Source data

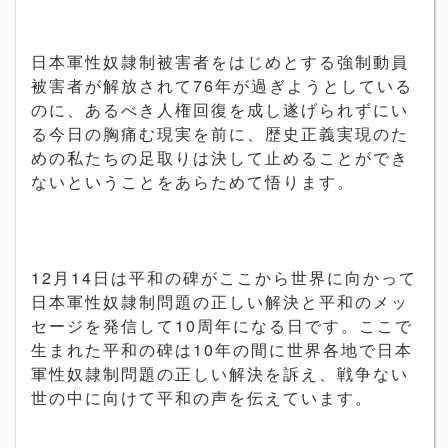
日本軍性奴隷制被害者をはじめとする強制動員
被害者が解放されて76年が過ぎようとしている
のに、あるべき人権回復を成し遂げられずにい
る今日の胸痛む現実を前に、歴史正義実現のた
めの私たちの足取りは決して止めることができ
ないということをあらためて悟ります。
12月14日は平和の碑がここから世界に向かって
日本軍性奴隷制問題の正しい解決と平和のメッ
セージを発信して10周年になる日です。ここで
生まれた平和の碑は10年の間に世界各地で日本
軍性奴隷制問題の正しい解決を訴え、戦争ない
世の中に向けて平和の声を伝えています。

Exercise objective
Put every line of text from the listing into a JSON list of strings, one string per line, skipping blank lines and leaving out the pictures.

Task result
[
  "日本軍性奴隷制被害者をはじめとする強制動員",
  "被害者が解放されて76年が過ぎようとしている",
  "のに、あるべき人権回復を成し遂げられずにい",
  "る今日の胸痛む現実を前に、歴史正義実現のた",
  "めの私たちの足取りは決して止めることができ",
  "ないということをあらためて悟ります。",
  "12月14日は平和の碑がここから世界に向かって",
  "日本軍性奴隷制問題の正しい解決と平和のメッ",
  "セージを発信して10周年になる日です。ここで",
  "生まれた平和の碑は10年の間に世界各地で日本",
  "軍性奴隷制問題の正しい解決を訴え、戦争ない",
  "世の中に向けて平和の声を伝えています。"
]